I've obviously worked out a particular typographic approach and I'll go into that in a moment, but for now and focus on the photo options.
None of these are bad, they all have their strengths. The first on the left uses an image most like an actual moment in the text, with the child gazing out a window at the sky. Seeing only the back of the head is good for tension. But the composition isn't as strong as it should be.
The other two are good compositionally. But the expressions aren't as strong as the option I've gone for below. The vibe of the version on the far right is too cutesy to suit the tone of the book. The middle has more promise, but the vibe is still too young. The protagonist-narrator of the book isn't quite the naive whimsical voice that I think these options imply. He's a smart pre-teen. I also think the aspect of looking upwards pushes the whole vibe too far towards something misleadingly alien-oriented.
It's subtle and it's not that these options wouldn't work but it's worth explaining the reasons I picked the photo I ultimately did as working better.

Now this is what I was looking for: there's so much feeling visible but it's impossible to quite say what feeling. It could equally be harmless surprise or nervous trepidation. There's something both comic and edgy in the expression when reduced to just the eyes - and that matches the comic/edgy device of using such a hard crop.
The expression is still childlike but older, more wary or wry and less passively accepting. That suits the protagonists voice better.
To come back to the wider design choices, as I say I choose this low, small framing because it makes the boy overpowered and overwhelmed by the cover. He is a small point of doubt against the big, blousy confidence of the typography.
Typography
I knew I wanted to use a cursive approach to the title treatment to pair with this image.
The use of a photo for imagery potentially puts the book in ambiguous genre territory - it could look easily look like a memoir or pop-sociology book. Now, I don't think that territory is entirely inappropriate as an association since the author is also a well-known humorist by profession. If at a glance some browsers think the book is a funny memoir or other non-fic book by a comedian, that's OK, they're still the right audience. But you do want to make sure you're not fully falling into signalling a different genre of book.
A cursive/handcrafted look to the typography helps signal the 'novel' vibes.
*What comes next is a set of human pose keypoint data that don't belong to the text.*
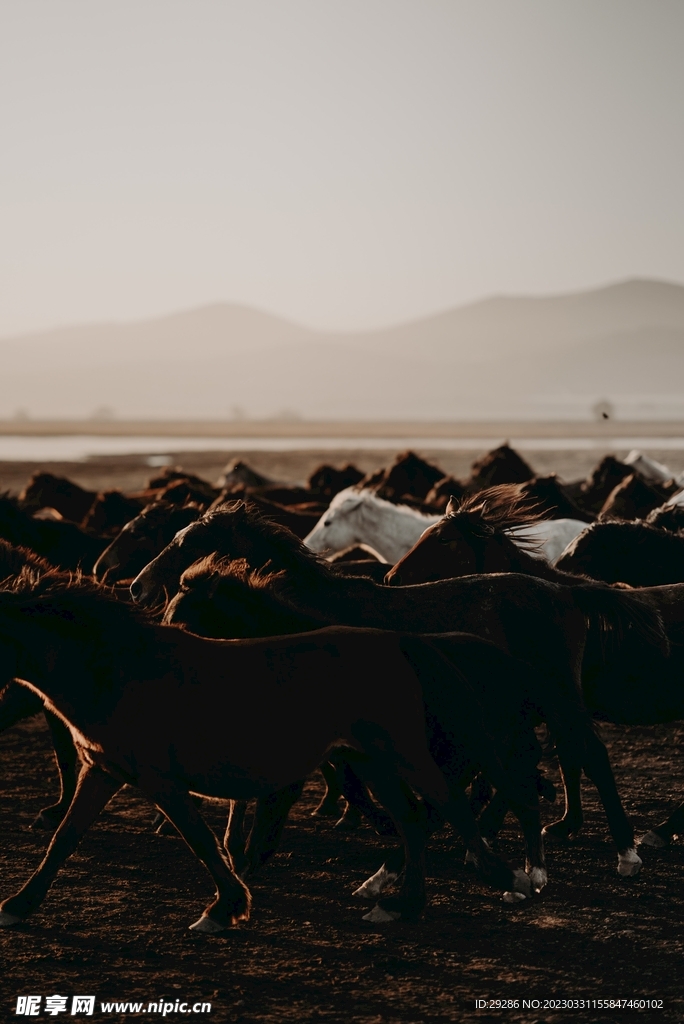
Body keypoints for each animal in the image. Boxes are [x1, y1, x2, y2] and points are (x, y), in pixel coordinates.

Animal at [0, 573, 540, 933]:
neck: (120, 671)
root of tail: (402, 643)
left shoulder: (160, 782)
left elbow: (203, 843)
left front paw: (224, 908)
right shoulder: (103, 771)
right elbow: (64, 839)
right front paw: (20, 905)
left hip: (401, 755)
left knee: (445, 806)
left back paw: (506, 876)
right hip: (373, 761)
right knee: (411, 820)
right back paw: (403, 904)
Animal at [129, 497, 667, 872]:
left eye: (184, 543)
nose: (138, 586)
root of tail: (563, 591)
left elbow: (349, 781)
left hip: (558, 699)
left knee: (588, 755)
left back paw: (626, 853)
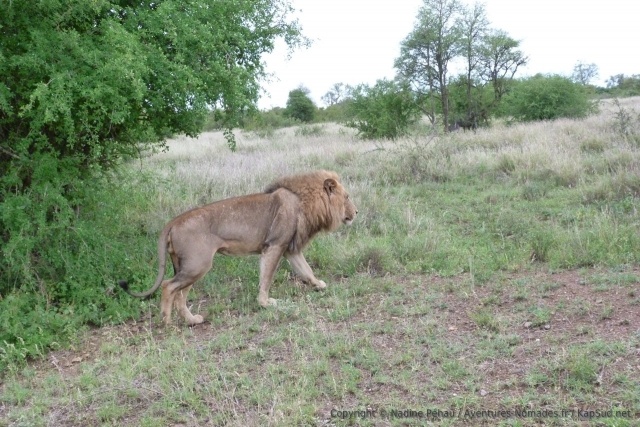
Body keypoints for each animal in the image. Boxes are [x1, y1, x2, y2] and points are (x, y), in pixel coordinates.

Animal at [119, 170, 357, 325]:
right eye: (347, 197)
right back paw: (167, 321)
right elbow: (267, 277)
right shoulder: (274, 245)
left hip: (189, 266)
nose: (356, 212)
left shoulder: (290, 248)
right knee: (168, 286)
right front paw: (265, 303)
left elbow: (306, 270)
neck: (306, 201)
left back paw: (192, 320)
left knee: (180, 294)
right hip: (198, 264)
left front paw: (319, 285)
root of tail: (174, 221)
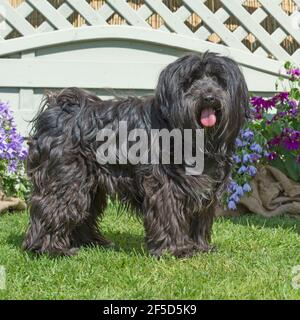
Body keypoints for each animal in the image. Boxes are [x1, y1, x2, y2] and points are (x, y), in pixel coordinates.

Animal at [22, 52, 248, 258]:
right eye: (191, 81)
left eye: (218, 80)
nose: (209, 97)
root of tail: (58, 106)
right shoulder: (165, 185)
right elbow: (169, 214)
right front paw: (177, 250)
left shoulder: (202, 187)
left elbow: (199, 217)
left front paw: (200, 247)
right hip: (66, 177)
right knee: (54, 206)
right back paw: (50, 248)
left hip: (90, 184)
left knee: (84, 211)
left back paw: (90, 242)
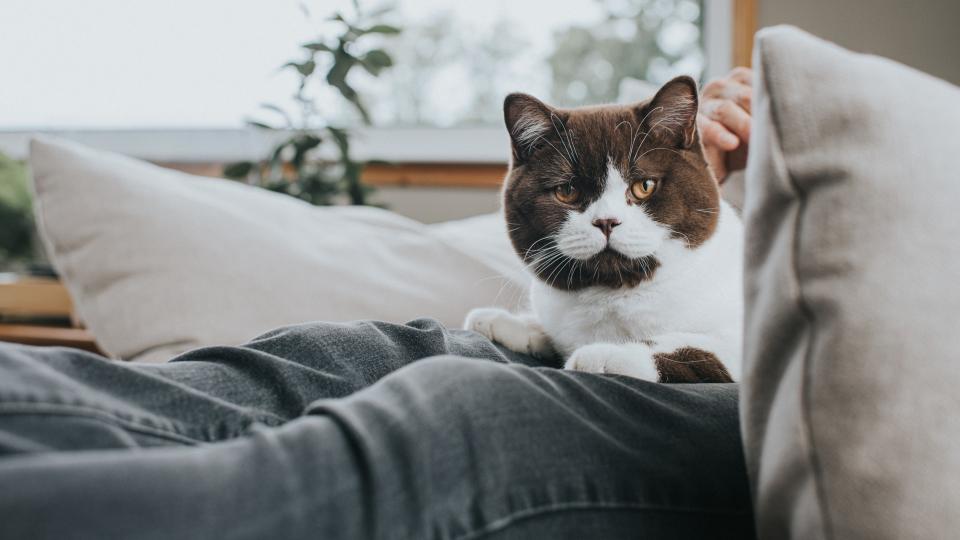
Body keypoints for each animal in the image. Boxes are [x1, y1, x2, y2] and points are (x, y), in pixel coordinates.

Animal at [464, 76, 744, 382]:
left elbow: (694, 350)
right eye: (567, 191)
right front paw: (504, 321)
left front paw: (606, 354)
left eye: (644, 186)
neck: (616, 290)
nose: (606, 221)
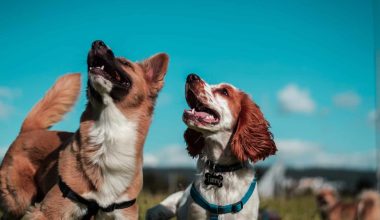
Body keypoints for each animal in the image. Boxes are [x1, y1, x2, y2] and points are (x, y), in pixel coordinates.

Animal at [0, 40, 169, 219]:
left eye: (125, 63)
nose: (97, 43)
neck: (108, 130)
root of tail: (28, 130)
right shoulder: (47, 211)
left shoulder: (124, 214)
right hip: (19, 201)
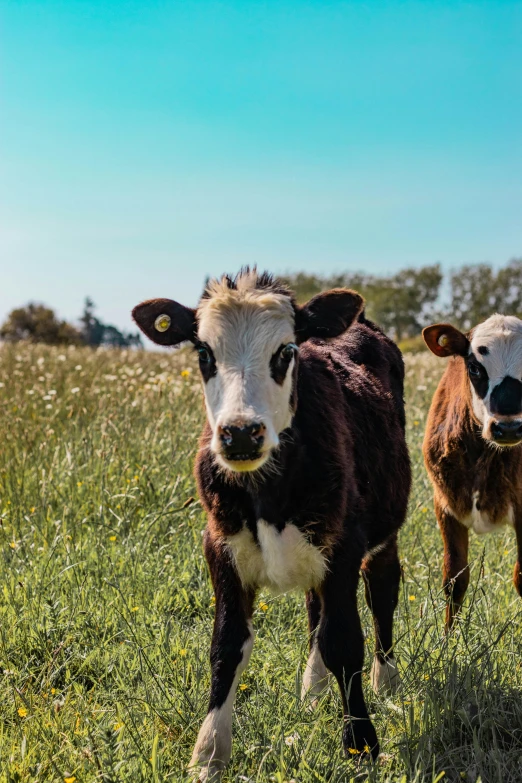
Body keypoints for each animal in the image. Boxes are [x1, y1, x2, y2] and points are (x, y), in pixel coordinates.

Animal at [132, 268, 408, 776]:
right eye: (204, 353)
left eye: (285, 352)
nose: (241, 432)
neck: (268, 495)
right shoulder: (220, 547)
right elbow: (227, 646)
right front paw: (208, 754)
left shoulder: (343, 545)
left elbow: (345, 642)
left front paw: (361, 744)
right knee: (316, 610)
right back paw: (312, 689)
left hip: (384, 532)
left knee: (382, 596)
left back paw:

In fact, I've felt it's worth going all-out on that front, having all the text match the same cursive styling.
I wanted the typography to fill the cover and dwarf the boy with its frame.
So that's one reason for including some pull-quotes on the front cover.
A more important one is just that if you have great pull-quotes, they could go not he front cover!
They're obviously really persuasive to potential readers about the quality of a book. But they're also very useful for simply providing information on genre or content to your reader.
If this author didn't have such effusive and useful pull-quotes available, I'd have been tempted to include the words 'A Novel' or even 'A Satire' on the cover following the title. But so much better to include pull-quotes that include words like 'satire/satirist' and kill two birds with one stone.
I've tried two versions of palette. The one on the right leans a little harder into the 50s reference point. I think either version is successful, but I personally prefer the left-hand version a little. It think it has a distinctive and telling vibe without collapsing into any single reference point. It holds ore of that useful tension in it.